One Year
Today is the one-year anniversary of ending my five and one-half year relationship with my narcissist ex. One year of choosing myself and sanity over chaos and confusion. I feel like I should be receiving a chip. Addicts will understand.
One year since I broke my own heart to save it. Being in a relationship with a narcissist is very much like an addiction. Being a (clean) cocaine addict, I relate my dependency and love, for lack of a better word, for him like my addiction for drugs. It was so fun at first. It was amazing. I was on top of the world and if I started to question the sanity of what I was doing all I had to do was get a fix, release that flood of dopamine and endorphins, to convince myself the tough times are worth it.
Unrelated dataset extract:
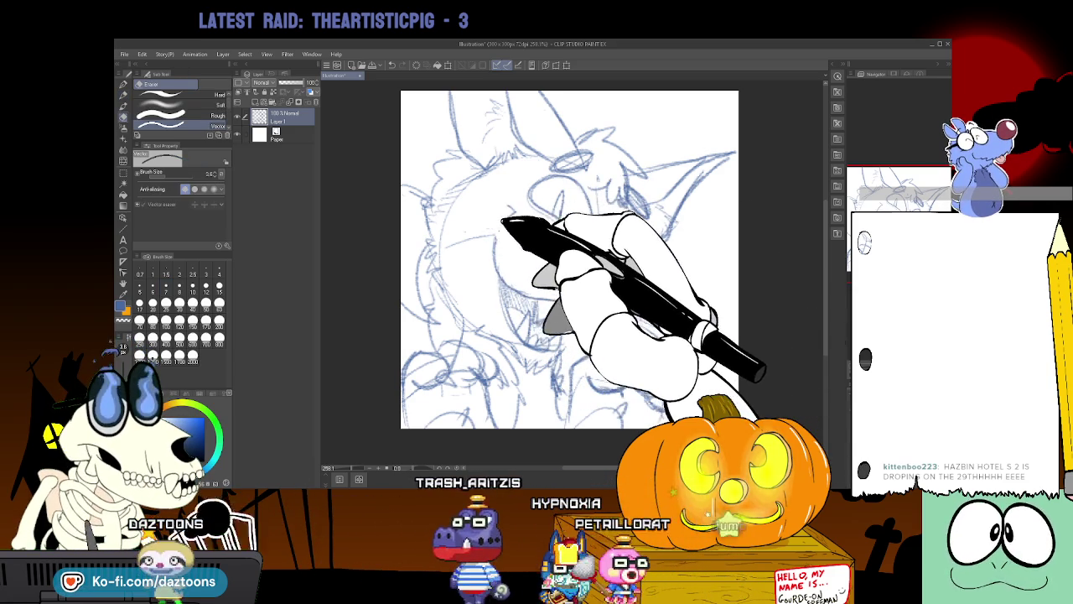
key(p)
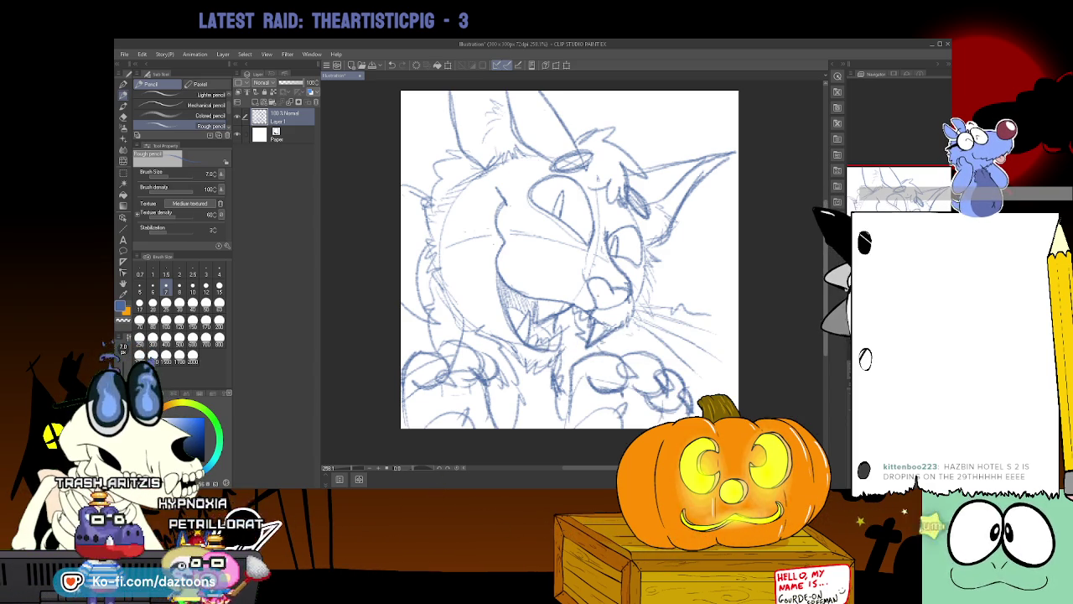
drag(570, 251, 570, 269)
Until the bad times, the times of feeling like shit became longer and the high didn’t feel quite as good as it used to because you know it will kill you eventually if you do not stop. Like coke, it was fun until it wasn’t and by the time it isn’t, walking away isn’t easy.
The withdrawal was painful like I cannot express. If you have been there, you know. Until one year ago, had anyone asked me what the most demanding thing I have ever done was, I would have said quitting cocaine use. The most gut-wrenching thing I have ever done is quitting a relationship when every part of myself begged me not to. Like quitting any drug, choosing not to have contact with him is something I must consciously do every day, sometimes several times a day, sometimes several times an hour. I tell myself, like I did when I was overcoming my coke addiction, “I will wait 5 minutes,” then after 5 minutes, I wait another 5, and another 5 until I get distracted and forget about him for an hour or three then I start my five minutes all over again.
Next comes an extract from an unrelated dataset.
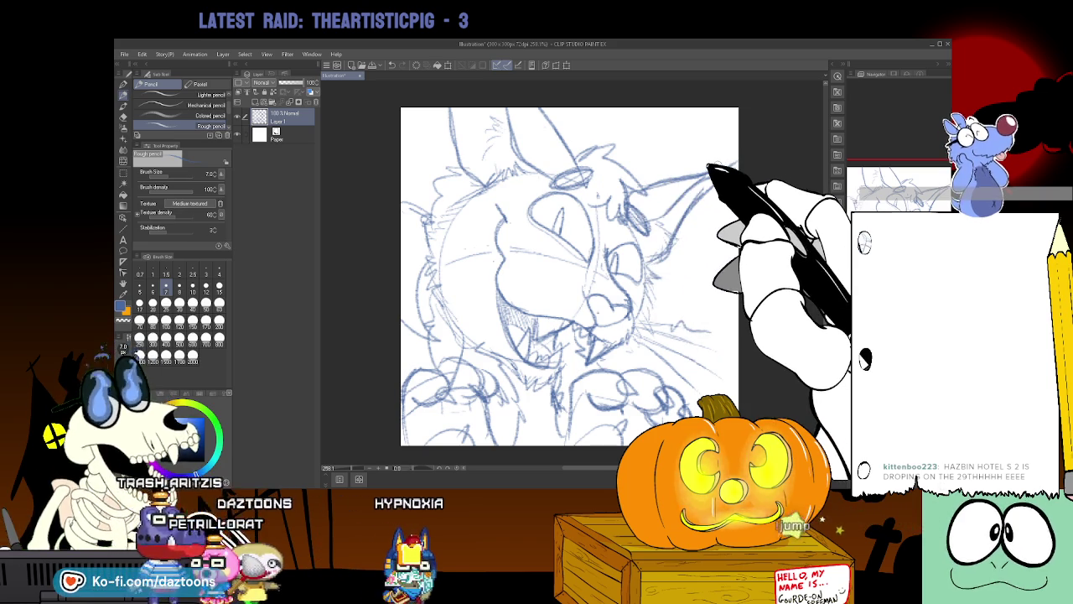
Redraw the right ear pointing to the top-right and darken the eye and nose lines.
key(e)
One year since I realized with heartbreaking clarity he will never change because he never did change. The person I met was not who he was. He had adopted the façade of a human with a level of caring he did not possess when we first met. The uncaring, cruel, heartless dirtbag I believed he become was who he had been all along. What still hurts the most is the clarity and the knowing. I know about trauma bonds. I know about hoovering, dog whistling, flying monkeys...all the terms and all the “why’s”. What hurts about it all is knowing while his love was never truly real, mine was and even knowing what I loved wasn’t true, it didn't make mine less.
So, here’s to one year down and the rest of my life to go. It’s not easy. It’s not always very fun. I still cry at least 4 days a week but four is less than seven so I have made progress. Brain fog, sadness, obsessing...all still a part of most days. I still feel like I am missing a part of myself but I know what I’m missing I can’t find in him because he is the reason I lost my sparkles in the first place.
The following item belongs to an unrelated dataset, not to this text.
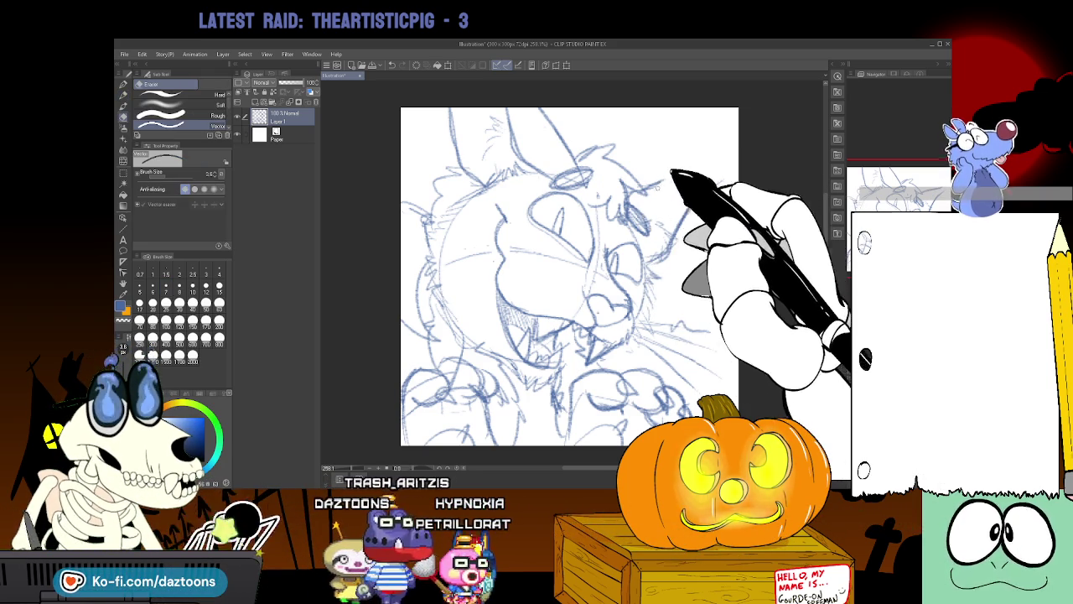
key(p)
While the most hurtful part may be the clarity and knowing, it is also the best part. Knowing I have healed a lot from the shattered person I was a year ago. Knowing even though I will perhaps always feel as though I love him and will always miss him I will never have to experience that haywire world of never knowing from day to day what is happening. I will never have to experience the anxiety of not knowing if I am being lied to or if I am going crazy. I will never have to experience being treated like I’m easily discarded and forgettable by the person who claimed to love me more than anyone in the world the day before. Knowing that every moment of happiness isn't going to be punctuated by disaster is worth every tear. Knowing I can keep this peace I have found and the hope for truly being free and happy is now a possibility is the best part.